Sabertooth: Dr Midnight

Sabertooth
Dr. Midnight
Delmark
2007-12-18

Every Saturday night at midnight, jazz lovers congregate at Chicago’s Green Mill for the regular jam of Chicago’s Sabertooth, a quartet composed of woodwind players Cameron Pfiffner and Pat Mallinger (they both play a variety of saxes and flutes), organist Pete Benson and drummer Ted Sirota. Late last June, the quartet laid one of these sessions to tape, capturing a surprisingly sunny, buoyant vibe in the wee-est hours of the morning.
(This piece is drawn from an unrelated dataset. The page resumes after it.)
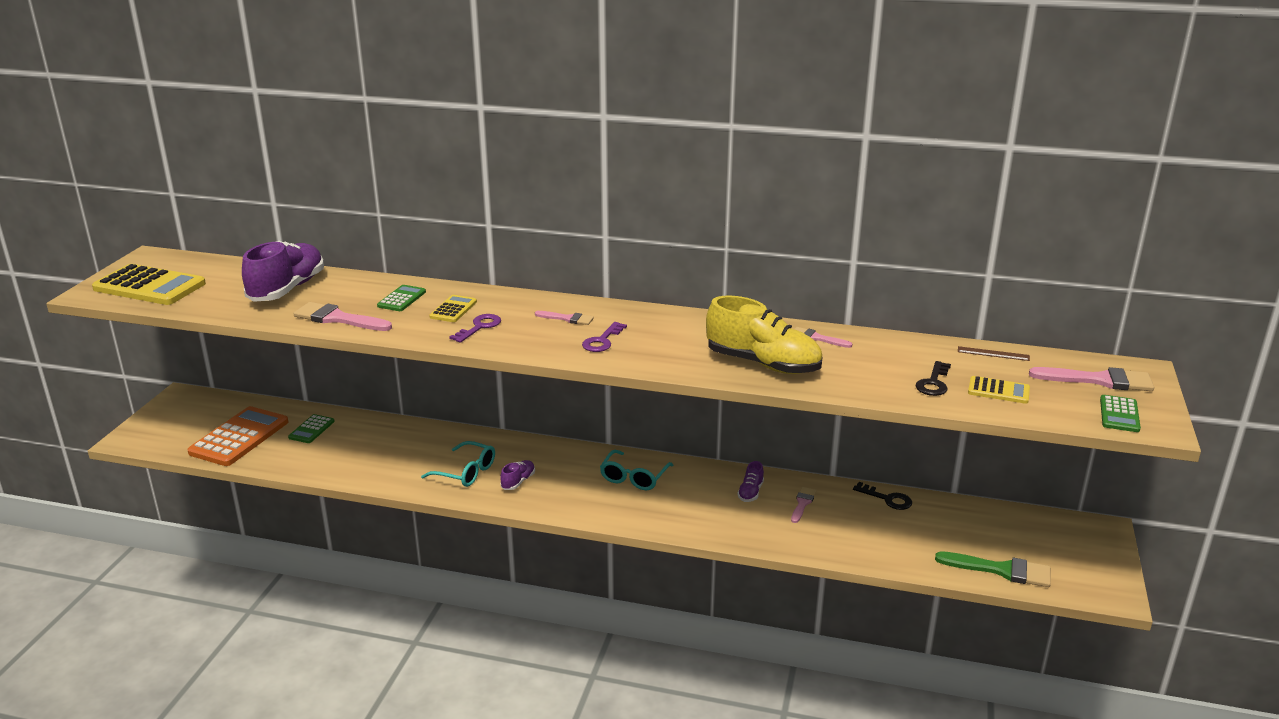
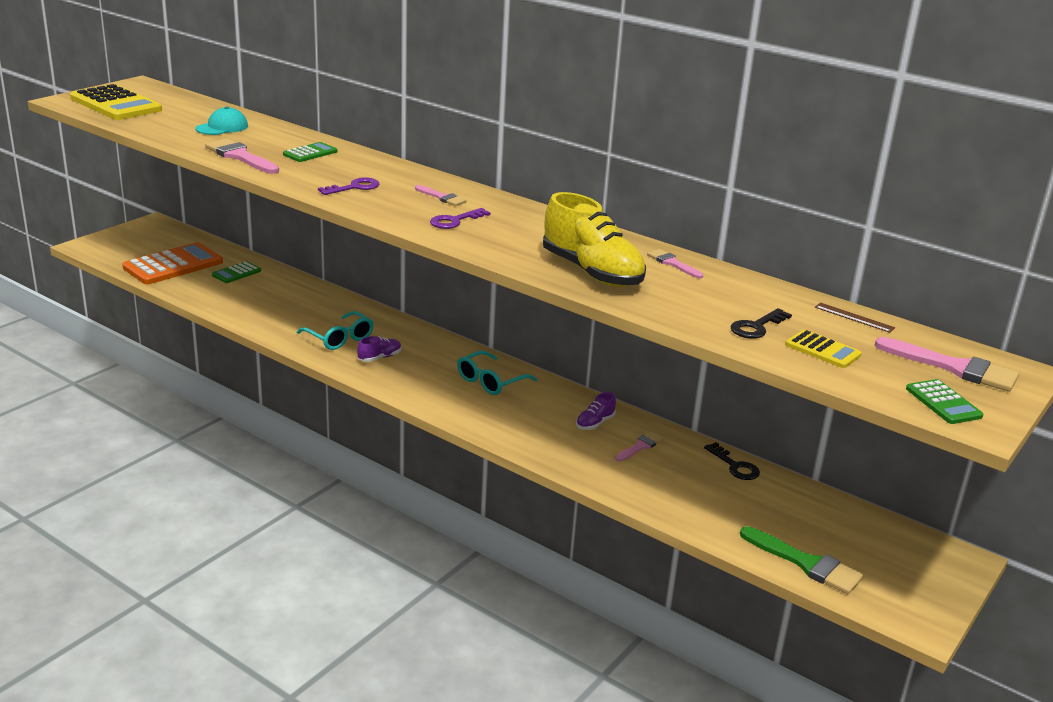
camera: 20 degrees right, 0 degrees up
(287, 289) = (222, 127): purple shoe -> turquoise cap
(453, 309) = (346, 170): yellow calculator -> none
(1119, 414) = (943, 403): green calculator -> green calculator turned 60 degrees counterclockwise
The disc starts with the rather martial opening to “Blues for C Piff”, whose piccolo and snare duet leads into a swinging, swaggering sax and organ vamp. With two wind players — and no bass — the band tone is decidedly upper register, perhaps accounting for its light-hearted breezy vibe. Happy, but serious, the players bounce riffs and rhythms and motifs off of one another, always tethered to melody but not too tightly. One surprise comes in “Tetemetarri” where saxist Pat Mallinger switches to a Native American flute for an eerie, new age-y vibe, another when the band pulls an unlikely Grateful Dead cover “China Cat Sunflower” out of its massive repertoire. Another cover, “The Odd Couple” theme from the 1970s television show, splices abstract drum fills and free-ranging improvisations into the easy-going swing of a well-known melody. This is not the chin-stroking, paradigm shifting jazz of the avant-garde, but it’s challenging enough and fun enough to keep music fans wide awake for the graveyard shift.